Les réactions de cet argument
Posté par NON , le 15/04/2005
Quand on voit ce que ça donne quand la France à voix au chapitre.(Nice, calamiteux aujourd'hui, a été signé par la droite et la gauche réunie.)
Bolkestein approuvé par Barnier et Lamy.
Ce n'est peut être pas si grave si on cause moins.
Posté par Yann , le 15/04/2005
"La France en a été le moteur"Et alors ? La France à toujours raison ?
"avec le risque de ne plus avoir voix au chapitre"
1/ Plus voix au chapitre ? Comment ? Quelles dispositions les autres Etats membres pourraient prendre pour empêcher la France de prendre part aux décisions d'une Union dont elle fait partie ?
2/ Qui vous dit que les autres pays dont les citoyens seront consultés voterons oui ?
Posté par tounette 35 , le 15/04/2005
L'avis des reponsables politiques des autres pays européens n'a rien à voir dans l'affaire.C'est à nous que l'on demande de voter le 29 mai, et selon ce que nous pensons du texte.

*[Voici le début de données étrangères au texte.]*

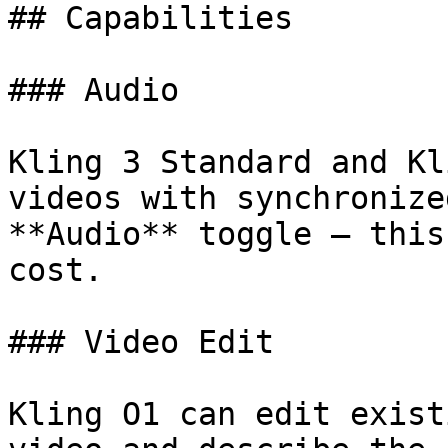
## Capabilities

### Audio

Kling 3 Standard and Kl
videos with synchronize
**Audio** toggle — this
cost.

### Video Edit

Kling O1 can edit exist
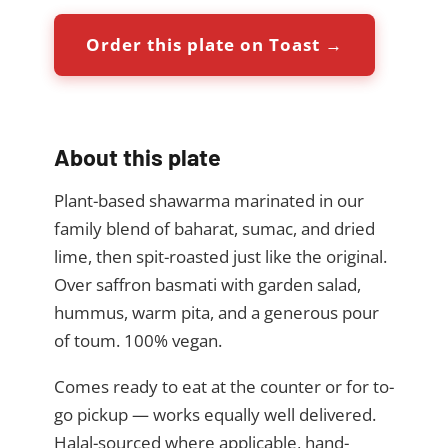
Order this plate on Toast →
About this plate
Plant-based shawarma marinated in our
family blend of baharat, sumac, and dried
lime, then spit-roasted just like the original.
Over saffron basmati with garden salad,
hummus, warm pita, and a generous pour
of toum. 100% vegan.
Comes ready to eat at the counter or for to-
go pickup — works equally well delivered.
Halal-sourced where applicable, hand-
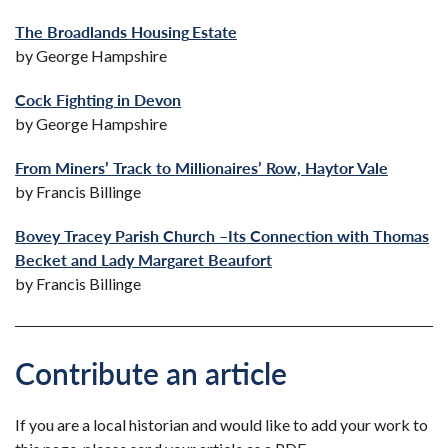
The Broadlands Housing
Estate
by George Hampshire
Cock Fighting in Devon
by George Hampshire
From Miners’ Track to Millionaires’ Row, Haytor Vale
by Francis Billinge
Bovey Tracey Parish Church –Its Connection with Thomas
Becket and Lady Margaret Beaufort
by Francis Billinge
Contribute an article
If you are a local historian and would like to add your work to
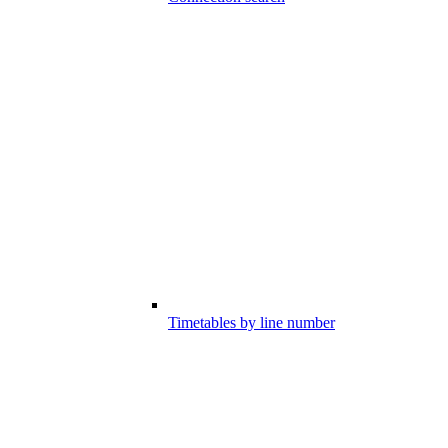
Timetables by line number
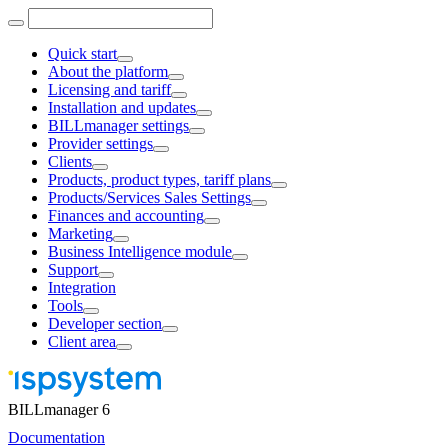
Quick start
About the platform
Licensing and tariff
Installation and updates
BILLmanager settings
Provider settings
Clients
Products, product types, tariff plans
Products/Services Sales Settings
Finances and accounting
Marketing
Business Intelligence module
Support
Integration
Tools
Developer section
Client area
BILLmanager 6
Documentation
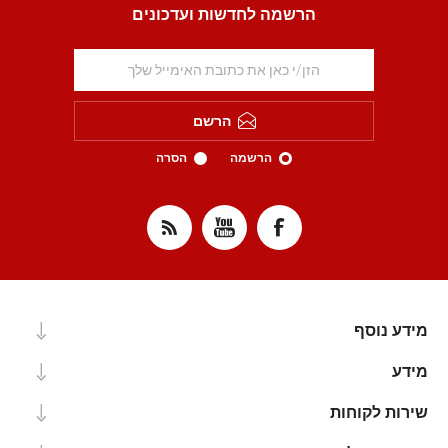
הרשמה לחדשות ועדכונים
הרשם
הסרה
הרשמה
מידע נוסף
מידע
שירות לקוחות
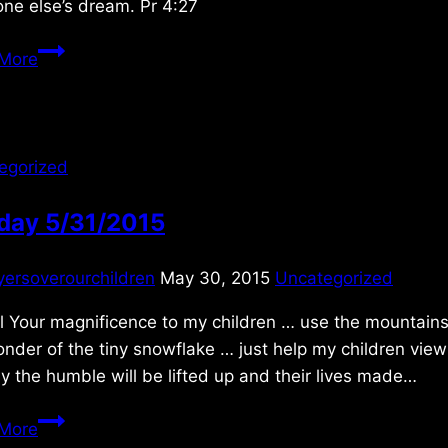
ne else’s dream. Pr 4:27
Saturday
More
5/03/2025
egorized
day 5/31/2015
yersoverourchildren
May 30, 2015
Uncategorized
 Your magnificence to my children … use the mountains, 
nder of the tiny snowflake … just help my children vie
ly the humble will be lifted up and their lives made…
Sunday
More
5/31/2015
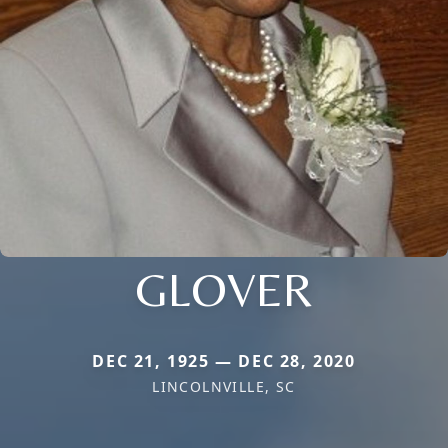
GLOVER
DEC 21, 1925 — DEC 28, 2020
LINCOLNVILLE, SC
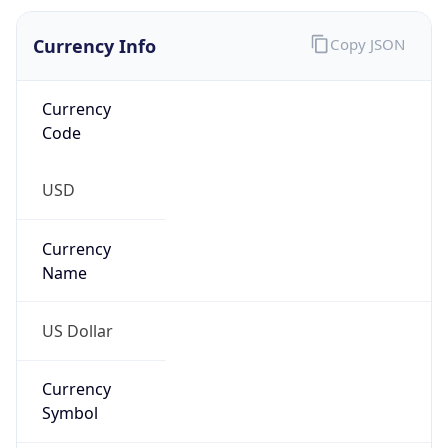
Currency
Symbol
$
Exchange
Rate
USD
Security Info
Copy JSON
Threat Score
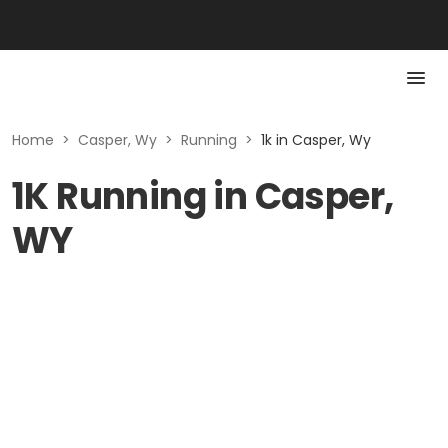
Home
>
Casper, Wy
>
Running
>
1k in Casper, Wy
1K Running in Casper,
WY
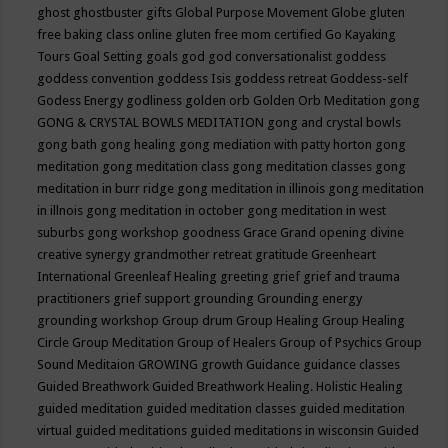
ghost
ghostbuster
gifts
Global Purpose Movement
Globe
gluten
free baking class online
gluten free mom certified
Go Kayaking
Tours
Goal Setting
goals
god
god conversationalist
goddess
goddess convention
goddess Isis
goddess retreat
Goddess-self
Godess Energy
godliness
golden orb
Golden Orb Meditation
gong
GONG & CRYSTAL BOWLS MEDITATION
gong and crystal bowls
gong bath
gong healing
gong mediation with patty horton
gong
meditation
gong meditation class
gong meditation classes
gong
meditation in burr ridge
gong meditation in illinois
gong meditation
in illnois
gong meditation in october
gong meditation in west
suburbs
gong workshop
goodness
Grace
Grand opening divine
creative synergy
grandmother retreat
gratitude
Greenheart
International
Greenleaf Healing
greeting
grief
grief and trauma
practitioners
grief support
grounding
Grounding energy
grounding workshop
Group drum
Group Healing
Group Healing
Circle
Group Meditation
Group of Healers
Group of Psychics
Group
Sound Meditaion
GROWING
growth
Guidance
guidance classes
Guided Breathwork
Guided Breathwork Healing. Holistic Healing
guided meditation
guided meditation classes
guided meditation
virtual
guided meditations
guided meditations in wisconsin
Guided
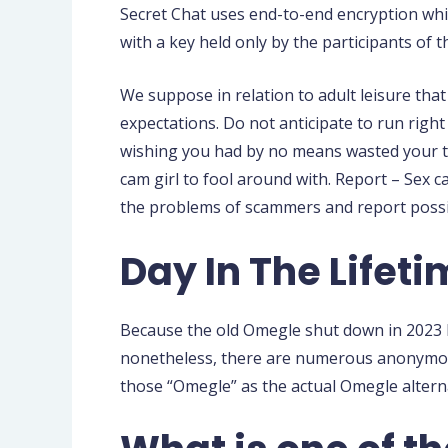
Secret Chat uses end-to-end encryption whic
with a key held only by the participants of t
We suppose in relation to adult leisure tha
expectations. Do not anticipate to run righ
wishing you had by no means wasted your ti
cam girl to fool around with. Report – Sex c
the problems of scammers and report possibi
Day In The Lifeti
Because the old Omegle shut down in 2023 be
nonetheless, there are numerous anonymou
those “Omegle” as the actual Omegle altern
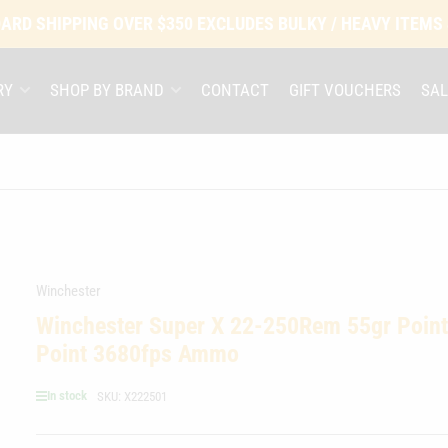
ARD SHIPPING OVER $350 EXCLUDES BULKY / HEAVY ITEMS
RY
SHOP BY BRAND
CONTACT
GIFT VOUCHERS
SAL
Winchester
Winchester Super X 22-250Rem 55gr Point
Point 3680fps Ammo
In stock
SKU:
X222501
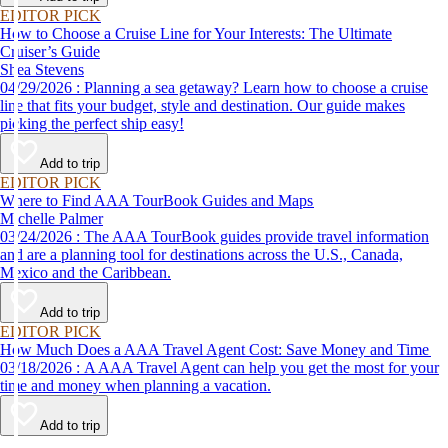
EDITOR PICK
How to Choose a Cruise Line for Your Interests: The Ultimate
Cruiser’s Guide
Shea Stevens
04/29/2026 : Planning a sea getaway? Learn how to choose a cruise
line that fits your budget, style and destination. Our guide makes
picking the perfect ship easy!
Add to trip
EDITOR PICK
Where to Find AAA TourBook Guides and Maps
Michelle Palmer
03/24/2026 : The AAA TourBook guides provide travel information
and are a planning tool for destinations across the U.S., Canada,
Mexico and the Caribbean.
Add to trip
EDITOR PICK
How Much Does a AAA Travel Agent Cost: Save Money and Time
03/18/2026 : A AAA Travel Agent can help you get the most for your
time and money when planning a vacation.
Add to trip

Je ne me prononce pas en regardant ce que les voisins pensent (d'ailleurs, qui sait ce qu'en pensent les citoyens des autres pays ?)
L'argument d'autorité est méprisable.
L'ennui, pour les partisans du OUI, semble être que les citoyens aient enfin (pour la première fois depuis 1992) l'autorisation de donner leur avis ; qu'on se soit enfin souvenu qu'ils étaient libres de penser quelque chose.
Posté par Aldébaran , le 15/04/2005
A vous entendre, on dirait que la France n'est rien sans l'Europe.Je ne sais pas où vous trouvez vos vérités, mais on se croirait (presque) sortis tout droit du roman 1984 de George Orwell, et c'est effrayant.
Ainsi, la meilleure solution serait le OUI : soumission de compromis en compromis...
Posté par Marot , le 15/04/2005
Que dites-vous Marc :«La France en a été le moteur.» ?
Quelle France ?
Le parlement a-t-il été consulté ?
Le peuple a-t-il été consulté ?
Mais non, la France n'y est pour rien.
Quelques français y ont participé, vous ne pouvez pas dire plus.
Rappelez-vous les articles au moment de la création de cette "convention". Le soulagement de l'Élysée qui avait réussi à "placer VGE" pour le retirer du champ politique français.
VGE n'a pas travaillé pour nous mais pour lui.
Article I-22 :
3. Le président du Conseil européen ne peut pas exercer de mandat national.
N'est-ce pas taillé pour lui ?
La France n'est pour rien dans cette affaore.
Autre phrase :
«25 nations qui ont trouvé un consensus sous le regard des futurs entrants».
Mais aux autres nations non plus on n'a rien demandé.
et le regard des turcs, savez-vous à quel point il me hérisse !
Quant à ne plus avoir voix au chapitre, être le mouton noir, vous êtes probablement trop jeune pour avoir entendu les sanglots et les gémissements des eurolâtres quand De Gaulle a pratiqué la politique de la chaise vide. (1965)
Nous nous coupons de l'Europe,
que vont dire les autres, et gna gna gna.
Un compromis qui ne satisfait pas le peuple de France est pour moi un abandon.
Attenddez le vote du peuple souverain.